Naturalmente non si è fatto attendere lo sdegno del presidente degli Stati Uniti. Dalla convention del Partito Repubblicano, in corso di svolgimento in questi giorni, Donald Trump ha tuonato: “La gente è stufa della NBA, che è diventata una associazione politica e non più sportiva”, ignorando che la pallacanestro USA, nonostante le molte contraddizioni di una lega ricchissima, è da sempre particolarmente attenta alle tematiche sociopolitiche statunitensi.
La giornata del 27 agosto è stata convulsa e ricca di incontri e confronti. Inizialmente i giocatori di Lakers e Clippers volevano alzare il livello dello scontro, proclamando la chiusura definitiva della stagione. Ma l’incontro decisivo, con due rappresentanti per squadra, ha permesso di giungere a una soluzione condivisa, orientata alla ripresa delle partite, in questo weekend. Del resto far saltare il resto della stagione avrebbe significato rinunciare a stipendi per un miliardo di dollari mettendo a rischio posti di lavoro, non tanto di chi gioca ma dei dipendenti delle franchigie. Inoltre, la visibilità ancora più accresciuta del basket USA nella bolla di Orlando dopo questa vicenda permetterà a giocatori e presidenti (solidali, come detto, con le rivendicazioni degli atleti) di continuare la loro protesta con mezzi probabilmente più visibili delle scritte “Black Lives Matter” attualmente presenti sulle divise da gioco.
Le partite rinviate mercoledì sera si sono disputate sabato, mentre quelle di giovedì verranno recuperate oggi.
Il quadro dei risultati
Prima della settimana più lunga del basket nordamericano, la situazione nei playoff NBA 2019/20 era molto diversa da conference a conference. A Est, quasi tutto deciso per quanto riguarda il primo turno: i Toronto Raptors hanno avuto vita facile con i Brooklyn Nets (4-0), e affronteranno nelle semifinali di conference i Boston Celtics, che con lo stesso risultato si sono sbarazzati di Philadelphia. 4-0 anche per i Miami Heat contro gli Indiana Pacers: ora i giocatori della Florida attendono la vincente di Bucks – Orlando. Gara 5 si è disputata nella notte, con Milwaukee avanti 3-1.

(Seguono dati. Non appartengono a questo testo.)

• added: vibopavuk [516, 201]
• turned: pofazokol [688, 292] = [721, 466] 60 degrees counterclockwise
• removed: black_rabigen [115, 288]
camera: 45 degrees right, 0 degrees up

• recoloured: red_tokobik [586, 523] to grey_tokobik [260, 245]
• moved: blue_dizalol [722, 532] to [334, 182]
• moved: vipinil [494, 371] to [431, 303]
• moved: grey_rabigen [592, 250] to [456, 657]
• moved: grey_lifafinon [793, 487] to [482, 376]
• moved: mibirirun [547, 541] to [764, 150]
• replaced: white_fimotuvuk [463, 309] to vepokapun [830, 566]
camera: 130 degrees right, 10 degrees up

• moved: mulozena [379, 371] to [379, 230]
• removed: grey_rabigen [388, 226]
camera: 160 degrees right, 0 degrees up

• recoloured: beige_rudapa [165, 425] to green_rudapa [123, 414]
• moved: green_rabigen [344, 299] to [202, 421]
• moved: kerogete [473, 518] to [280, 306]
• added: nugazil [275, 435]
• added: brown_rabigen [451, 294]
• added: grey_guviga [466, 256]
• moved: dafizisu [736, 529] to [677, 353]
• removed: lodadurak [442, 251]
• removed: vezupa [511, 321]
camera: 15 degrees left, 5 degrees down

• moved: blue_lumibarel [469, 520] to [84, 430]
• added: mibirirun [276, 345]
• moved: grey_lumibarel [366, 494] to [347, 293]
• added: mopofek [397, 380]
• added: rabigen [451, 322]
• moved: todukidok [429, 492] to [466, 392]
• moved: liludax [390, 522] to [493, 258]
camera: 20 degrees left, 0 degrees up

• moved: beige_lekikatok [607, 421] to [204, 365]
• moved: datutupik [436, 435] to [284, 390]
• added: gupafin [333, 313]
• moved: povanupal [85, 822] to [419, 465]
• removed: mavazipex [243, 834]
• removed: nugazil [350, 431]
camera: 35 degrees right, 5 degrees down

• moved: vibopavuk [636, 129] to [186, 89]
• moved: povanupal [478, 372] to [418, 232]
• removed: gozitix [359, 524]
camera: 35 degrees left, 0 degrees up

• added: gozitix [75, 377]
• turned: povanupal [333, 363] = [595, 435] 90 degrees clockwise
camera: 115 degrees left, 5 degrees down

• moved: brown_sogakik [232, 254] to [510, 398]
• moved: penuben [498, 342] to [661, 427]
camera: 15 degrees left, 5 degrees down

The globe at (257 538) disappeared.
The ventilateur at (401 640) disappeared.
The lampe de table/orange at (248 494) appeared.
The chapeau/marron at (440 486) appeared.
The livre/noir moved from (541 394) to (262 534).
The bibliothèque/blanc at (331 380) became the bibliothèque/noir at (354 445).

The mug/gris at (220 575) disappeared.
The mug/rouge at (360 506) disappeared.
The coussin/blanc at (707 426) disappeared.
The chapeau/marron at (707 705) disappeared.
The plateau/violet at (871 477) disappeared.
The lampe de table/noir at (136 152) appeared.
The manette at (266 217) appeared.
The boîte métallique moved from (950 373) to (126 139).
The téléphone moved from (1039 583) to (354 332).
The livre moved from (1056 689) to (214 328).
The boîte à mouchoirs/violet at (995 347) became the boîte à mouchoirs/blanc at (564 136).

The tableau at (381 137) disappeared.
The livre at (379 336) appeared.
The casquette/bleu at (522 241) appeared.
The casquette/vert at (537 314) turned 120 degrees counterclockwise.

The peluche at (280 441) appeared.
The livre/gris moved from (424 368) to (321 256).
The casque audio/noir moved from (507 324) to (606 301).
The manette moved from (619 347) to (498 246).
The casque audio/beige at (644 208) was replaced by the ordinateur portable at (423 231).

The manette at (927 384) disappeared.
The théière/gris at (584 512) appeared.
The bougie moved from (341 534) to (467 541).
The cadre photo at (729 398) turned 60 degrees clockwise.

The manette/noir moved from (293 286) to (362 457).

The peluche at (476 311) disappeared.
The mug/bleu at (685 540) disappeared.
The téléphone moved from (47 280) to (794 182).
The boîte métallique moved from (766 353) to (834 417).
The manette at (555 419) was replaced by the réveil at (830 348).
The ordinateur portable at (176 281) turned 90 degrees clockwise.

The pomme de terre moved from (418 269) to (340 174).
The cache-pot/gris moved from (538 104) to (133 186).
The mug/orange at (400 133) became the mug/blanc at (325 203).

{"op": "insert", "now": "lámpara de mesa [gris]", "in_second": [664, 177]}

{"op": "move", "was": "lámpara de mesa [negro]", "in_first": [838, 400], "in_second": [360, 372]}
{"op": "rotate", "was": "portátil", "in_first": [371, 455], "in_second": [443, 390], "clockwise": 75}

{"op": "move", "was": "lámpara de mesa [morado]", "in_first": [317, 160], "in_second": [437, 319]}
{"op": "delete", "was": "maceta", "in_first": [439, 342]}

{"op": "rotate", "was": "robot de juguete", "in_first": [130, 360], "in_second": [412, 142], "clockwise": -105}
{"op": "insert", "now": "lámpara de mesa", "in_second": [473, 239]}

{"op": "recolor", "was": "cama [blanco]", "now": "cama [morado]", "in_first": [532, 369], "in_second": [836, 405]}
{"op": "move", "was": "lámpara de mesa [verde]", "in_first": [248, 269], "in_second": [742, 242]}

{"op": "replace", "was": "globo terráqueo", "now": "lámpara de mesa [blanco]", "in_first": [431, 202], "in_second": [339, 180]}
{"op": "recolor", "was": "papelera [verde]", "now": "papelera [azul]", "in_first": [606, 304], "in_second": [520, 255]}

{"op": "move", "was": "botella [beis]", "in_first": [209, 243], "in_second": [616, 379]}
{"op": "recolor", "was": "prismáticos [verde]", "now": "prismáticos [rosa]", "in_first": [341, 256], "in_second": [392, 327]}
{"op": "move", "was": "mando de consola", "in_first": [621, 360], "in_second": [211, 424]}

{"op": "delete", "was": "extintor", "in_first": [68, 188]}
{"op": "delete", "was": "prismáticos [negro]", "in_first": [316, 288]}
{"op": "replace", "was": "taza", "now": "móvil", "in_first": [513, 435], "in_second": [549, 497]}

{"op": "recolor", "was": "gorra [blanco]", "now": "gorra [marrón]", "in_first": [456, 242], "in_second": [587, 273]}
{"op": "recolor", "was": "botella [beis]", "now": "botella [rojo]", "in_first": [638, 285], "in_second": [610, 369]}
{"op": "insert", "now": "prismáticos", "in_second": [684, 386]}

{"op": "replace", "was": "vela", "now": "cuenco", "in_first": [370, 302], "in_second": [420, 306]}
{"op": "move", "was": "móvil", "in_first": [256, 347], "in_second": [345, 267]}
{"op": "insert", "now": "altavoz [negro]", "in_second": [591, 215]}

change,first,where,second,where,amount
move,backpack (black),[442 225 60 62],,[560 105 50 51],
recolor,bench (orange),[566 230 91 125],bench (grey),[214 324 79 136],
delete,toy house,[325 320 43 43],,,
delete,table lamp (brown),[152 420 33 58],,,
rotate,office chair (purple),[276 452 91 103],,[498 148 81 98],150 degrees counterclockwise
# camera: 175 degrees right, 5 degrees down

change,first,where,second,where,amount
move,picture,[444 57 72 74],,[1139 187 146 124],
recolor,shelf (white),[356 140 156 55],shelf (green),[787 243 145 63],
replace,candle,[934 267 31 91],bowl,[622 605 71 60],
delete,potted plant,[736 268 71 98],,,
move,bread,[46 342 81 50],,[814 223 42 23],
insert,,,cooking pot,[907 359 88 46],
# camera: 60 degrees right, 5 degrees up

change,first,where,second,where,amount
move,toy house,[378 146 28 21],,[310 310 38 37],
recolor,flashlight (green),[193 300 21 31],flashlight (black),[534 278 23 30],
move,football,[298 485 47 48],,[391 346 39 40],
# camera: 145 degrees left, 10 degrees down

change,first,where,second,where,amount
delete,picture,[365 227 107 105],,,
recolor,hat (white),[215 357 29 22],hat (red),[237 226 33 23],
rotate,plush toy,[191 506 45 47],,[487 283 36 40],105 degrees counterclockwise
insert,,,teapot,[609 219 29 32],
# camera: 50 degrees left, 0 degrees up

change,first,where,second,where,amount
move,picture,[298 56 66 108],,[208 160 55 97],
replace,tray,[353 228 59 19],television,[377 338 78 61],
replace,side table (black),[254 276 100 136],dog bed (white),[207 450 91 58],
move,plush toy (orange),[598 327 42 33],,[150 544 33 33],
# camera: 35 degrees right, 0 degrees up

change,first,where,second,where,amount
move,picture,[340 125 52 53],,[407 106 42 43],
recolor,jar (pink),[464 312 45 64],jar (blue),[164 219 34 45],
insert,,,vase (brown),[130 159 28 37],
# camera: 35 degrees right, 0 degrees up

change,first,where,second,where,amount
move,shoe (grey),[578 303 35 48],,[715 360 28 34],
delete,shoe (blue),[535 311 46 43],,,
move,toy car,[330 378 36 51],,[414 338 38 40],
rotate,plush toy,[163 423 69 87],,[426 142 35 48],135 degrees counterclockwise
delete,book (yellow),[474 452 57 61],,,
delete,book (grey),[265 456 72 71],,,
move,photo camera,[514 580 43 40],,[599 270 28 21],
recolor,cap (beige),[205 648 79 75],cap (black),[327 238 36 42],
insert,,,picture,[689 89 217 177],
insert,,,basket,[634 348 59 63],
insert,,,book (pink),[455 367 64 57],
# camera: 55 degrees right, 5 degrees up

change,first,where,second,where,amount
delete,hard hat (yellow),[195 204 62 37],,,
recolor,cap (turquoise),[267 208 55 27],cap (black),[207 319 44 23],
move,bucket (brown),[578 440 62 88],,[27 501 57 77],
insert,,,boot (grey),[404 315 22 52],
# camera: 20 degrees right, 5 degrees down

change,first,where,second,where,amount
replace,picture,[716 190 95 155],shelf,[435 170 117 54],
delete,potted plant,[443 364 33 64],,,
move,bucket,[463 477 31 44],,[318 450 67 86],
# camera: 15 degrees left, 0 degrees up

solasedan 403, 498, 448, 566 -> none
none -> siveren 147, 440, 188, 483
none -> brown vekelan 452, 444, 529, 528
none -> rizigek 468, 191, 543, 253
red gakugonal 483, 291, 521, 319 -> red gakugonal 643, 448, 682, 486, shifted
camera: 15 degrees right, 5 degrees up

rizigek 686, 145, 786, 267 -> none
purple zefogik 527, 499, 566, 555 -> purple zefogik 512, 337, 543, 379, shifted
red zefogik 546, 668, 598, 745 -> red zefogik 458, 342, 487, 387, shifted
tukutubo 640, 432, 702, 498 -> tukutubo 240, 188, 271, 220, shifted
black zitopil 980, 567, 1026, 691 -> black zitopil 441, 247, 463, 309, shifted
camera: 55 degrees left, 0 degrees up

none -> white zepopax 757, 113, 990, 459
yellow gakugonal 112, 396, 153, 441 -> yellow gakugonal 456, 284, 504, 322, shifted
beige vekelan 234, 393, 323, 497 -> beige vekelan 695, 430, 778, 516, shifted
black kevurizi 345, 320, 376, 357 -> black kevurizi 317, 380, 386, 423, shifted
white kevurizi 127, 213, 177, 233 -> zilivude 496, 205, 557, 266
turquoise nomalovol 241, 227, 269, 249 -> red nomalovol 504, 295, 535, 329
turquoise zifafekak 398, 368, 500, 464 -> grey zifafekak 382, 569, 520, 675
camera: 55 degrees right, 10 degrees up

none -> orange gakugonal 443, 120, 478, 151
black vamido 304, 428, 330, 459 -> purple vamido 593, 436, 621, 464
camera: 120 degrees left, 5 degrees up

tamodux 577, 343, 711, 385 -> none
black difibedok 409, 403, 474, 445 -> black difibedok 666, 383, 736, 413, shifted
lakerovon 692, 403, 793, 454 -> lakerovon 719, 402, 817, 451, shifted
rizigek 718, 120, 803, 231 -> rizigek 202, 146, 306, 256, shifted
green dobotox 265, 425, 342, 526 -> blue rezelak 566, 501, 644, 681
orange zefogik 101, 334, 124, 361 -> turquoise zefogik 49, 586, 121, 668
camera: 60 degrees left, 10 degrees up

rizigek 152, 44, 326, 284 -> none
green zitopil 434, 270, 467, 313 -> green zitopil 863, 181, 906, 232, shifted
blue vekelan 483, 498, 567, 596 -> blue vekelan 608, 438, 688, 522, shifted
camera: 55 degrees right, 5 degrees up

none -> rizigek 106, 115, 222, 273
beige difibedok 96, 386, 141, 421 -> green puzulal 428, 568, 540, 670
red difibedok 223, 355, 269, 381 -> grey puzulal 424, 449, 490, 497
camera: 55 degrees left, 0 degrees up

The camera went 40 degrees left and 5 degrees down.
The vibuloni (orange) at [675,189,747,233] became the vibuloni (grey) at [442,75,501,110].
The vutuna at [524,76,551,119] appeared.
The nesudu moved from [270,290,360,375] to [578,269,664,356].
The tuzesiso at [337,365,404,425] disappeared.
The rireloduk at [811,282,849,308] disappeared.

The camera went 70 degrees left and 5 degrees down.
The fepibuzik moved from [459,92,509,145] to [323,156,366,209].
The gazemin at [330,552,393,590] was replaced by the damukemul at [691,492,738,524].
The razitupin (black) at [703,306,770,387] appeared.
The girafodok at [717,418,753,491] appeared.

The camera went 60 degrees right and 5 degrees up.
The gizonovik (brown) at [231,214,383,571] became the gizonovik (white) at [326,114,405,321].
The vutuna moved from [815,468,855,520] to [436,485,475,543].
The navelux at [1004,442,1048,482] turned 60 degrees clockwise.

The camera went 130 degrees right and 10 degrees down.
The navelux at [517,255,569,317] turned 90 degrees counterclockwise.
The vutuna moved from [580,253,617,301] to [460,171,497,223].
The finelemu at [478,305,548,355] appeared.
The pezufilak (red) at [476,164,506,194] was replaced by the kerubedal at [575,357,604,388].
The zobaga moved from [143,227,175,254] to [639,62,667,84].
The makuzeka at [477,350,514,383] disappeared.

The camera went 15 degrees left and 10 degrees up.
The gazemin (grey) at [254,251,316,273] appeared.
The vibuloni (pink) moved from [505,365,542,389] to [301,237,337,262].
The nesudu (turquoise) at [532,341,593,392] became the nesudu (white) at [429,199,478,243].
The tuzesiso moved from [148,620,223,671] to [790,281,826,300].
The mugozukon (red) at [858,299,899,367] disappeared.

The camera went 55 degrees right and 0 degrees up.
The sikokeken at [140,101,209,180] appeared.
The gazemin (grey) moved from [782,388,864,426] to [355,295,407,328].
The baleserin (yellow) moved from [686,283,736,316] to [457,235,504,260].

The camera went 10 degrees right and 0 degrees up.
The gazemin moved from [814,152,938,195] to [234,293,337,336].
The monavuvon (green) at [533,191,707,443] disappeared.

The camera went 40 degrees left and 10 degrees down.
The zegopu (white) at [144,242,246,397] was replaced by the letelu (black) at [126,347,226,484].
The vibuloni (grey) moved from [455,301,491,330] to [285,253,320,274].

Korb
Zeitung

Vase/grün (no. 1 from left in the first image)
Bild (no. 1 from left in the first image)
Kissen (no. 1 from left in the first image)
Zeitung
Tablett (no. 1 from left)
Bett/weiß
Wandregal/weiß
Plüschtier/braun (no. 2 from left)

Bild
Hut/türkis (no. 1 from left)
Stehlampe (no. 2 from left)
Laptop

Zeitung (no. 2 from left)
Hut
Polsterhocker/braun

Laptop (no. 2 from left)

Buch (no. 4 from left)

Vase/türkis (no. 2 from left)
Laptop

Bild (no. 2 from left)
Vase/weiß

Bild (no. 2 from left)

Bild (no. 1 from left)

Situazione come da parecchi anni a questa parte molto più equilibrata a Ovest, dove tutte le partite sono giunte a gara 5, tutte disputate tra la notte di ieri e oggi. I Lakers sono sul 3-1 contro Portland, mentre Houston Rockets e Oklahoma City Thunders sono sul 2-2. Denver e Los Angeles Clippers sono invece già a gara 6, perché entrambe sono sul 3-2, rispettivamente contro Utah Jazz e Dallas Mavericks.